The larval ascidian brain (sensory vesicle) is located on the dorsal side of the trunk region and forms part of the anterior central nervous system. Sensory organs such as the otolith, ocellus, and hydrostatic-pressure organ reside in the brain. The brain coordinates the core roles of the larval nervous system. The brain is derived from anterior animal a-line blastomeres. The default fate of these blastomeres is epidermis, and the inductive signals from anterior vegetal blastomeres convert the fate into brain. It remains unclear, however, when these inductive interactions take place. To determine when, we examined whether partial embryos derived from brain-lineage blastomeres isolated at various stages express neural and epidermal marker genes. Partial embryos derived from brain-lineage blastomeres isolated after the 32-cell stage expressed all the neural marker genes examined. The expression of the epidermal marker gene was first reduced in partial embryos when blastomeres were isolated at the 64-cell stage. Moreover, the process for brain specification seemed to continue after the 110-cell stage. We also investigated the function of HrEts, an ascidian homolog of Ets transcription factors, to elucidate the molecular mechanism of brain induction. HrEts functions were inhibited by the use of antisense morpholino oligonucleotides. Loss of Ets functions resulted in loss of the expression of some of the neural marker genes and the ectopic expression of the epidermal marker gene in brain precursor cells. These results suggest that HrEts is an essential transcription factor that mediates ascidian brain induction.

Notch signaling is involved in nervous system formation in ascidian embryos.

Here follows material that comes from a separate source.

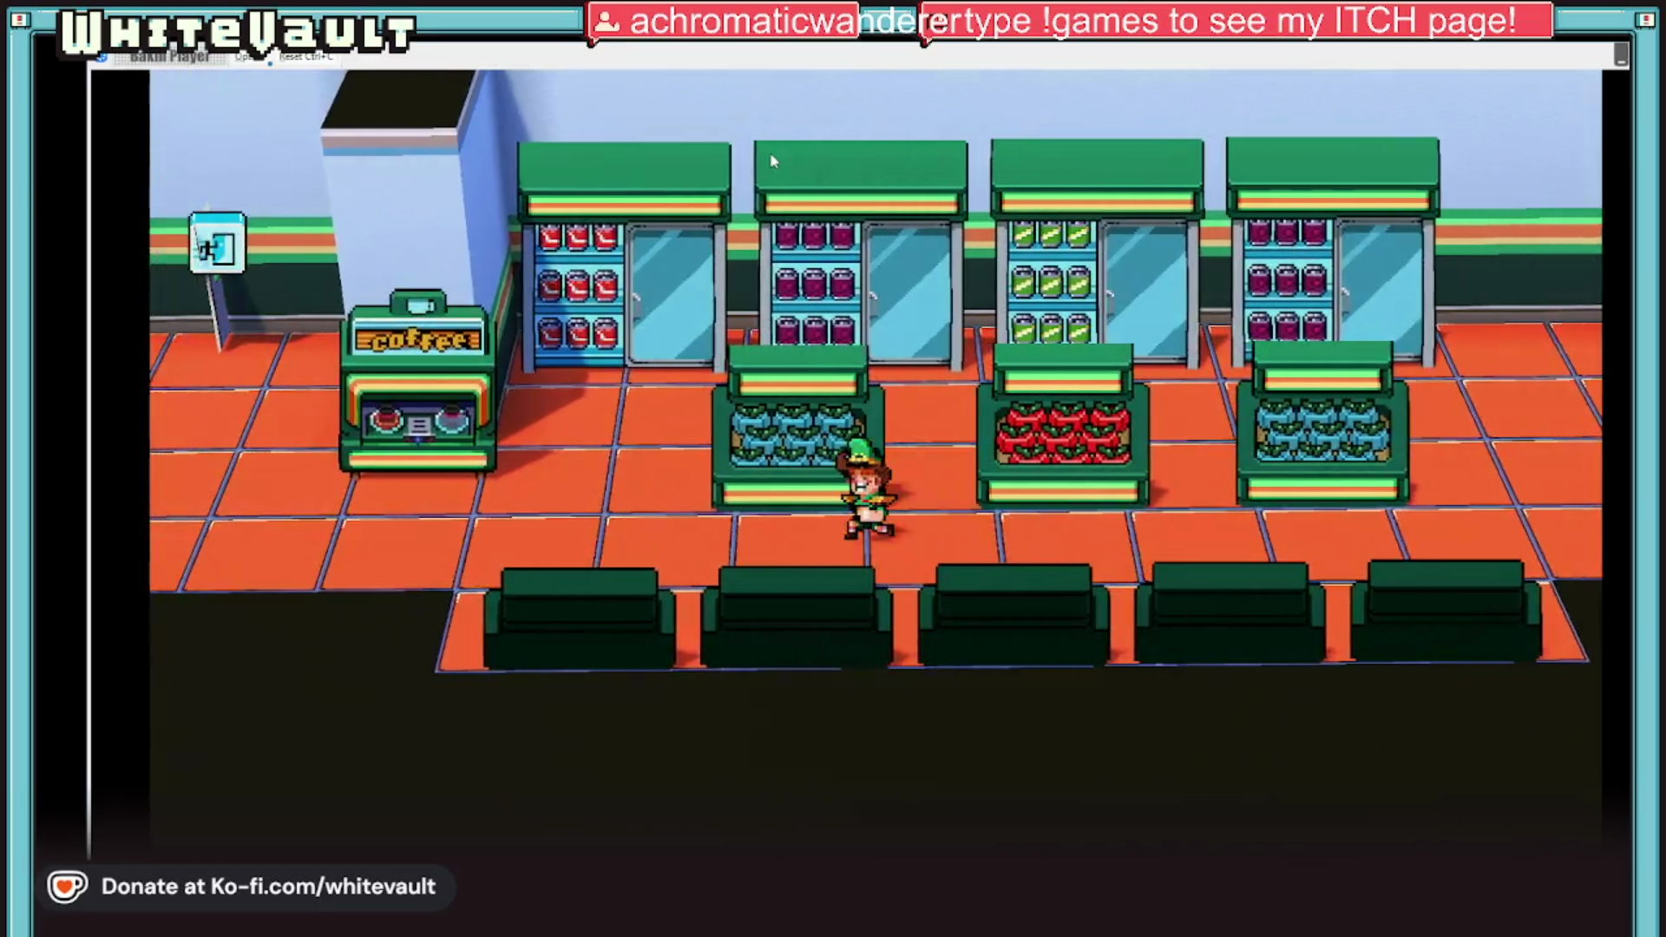
key("Left")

Notch signaling plays crucial roles during embryogenesis in various metazoans. HrNotch, a Notch homologue in the ascidian Halocynthia roretzi, has been previously cloned, and its expression pattern suggests that HrNotch signaling is involved in nervous system formation. To determine the function of HrNotch signaling, in the present study we examined the effects of the constitutively activated forms of HrNotch. Overexpression resulted in larvae with defects in neural tube closure and brain vesicle formation. In embryos expressing the activated HrNotch, the expression of a neural marker gene, HrETR-1, was enhanced and expanded in the central nervous system, although ectopic expression decreased during the tailbud stage. The activated HrNotch also suppressed the formation of the adhesive organ (palps) and the peripheral nervous system, which consists of ciliary mechanosensory neurons, whereas it promoted epidermal differentiation. The suppression and promotion of the formation of these respective cell types were confirmed by examination of the expression of relevant tissue-specific markers. We also cloned Hrdelta, an ascidian homologue of DSL family genes, which encode ligands for which Notch acts as a receptor. The expression of Hrdelta was observed in the precursors of palps and peripheral neurons in addition to the CNS. These results suggest that Notch signaling is important for ascidian nervous system formation and that it affects the fate choice between palps and epidermis and between peripheral neurons and epidermis within the neurogenic regions of the surface ectoderm by suppressing the formations of palps and peripheral neurons and promoting epidermal differentiation.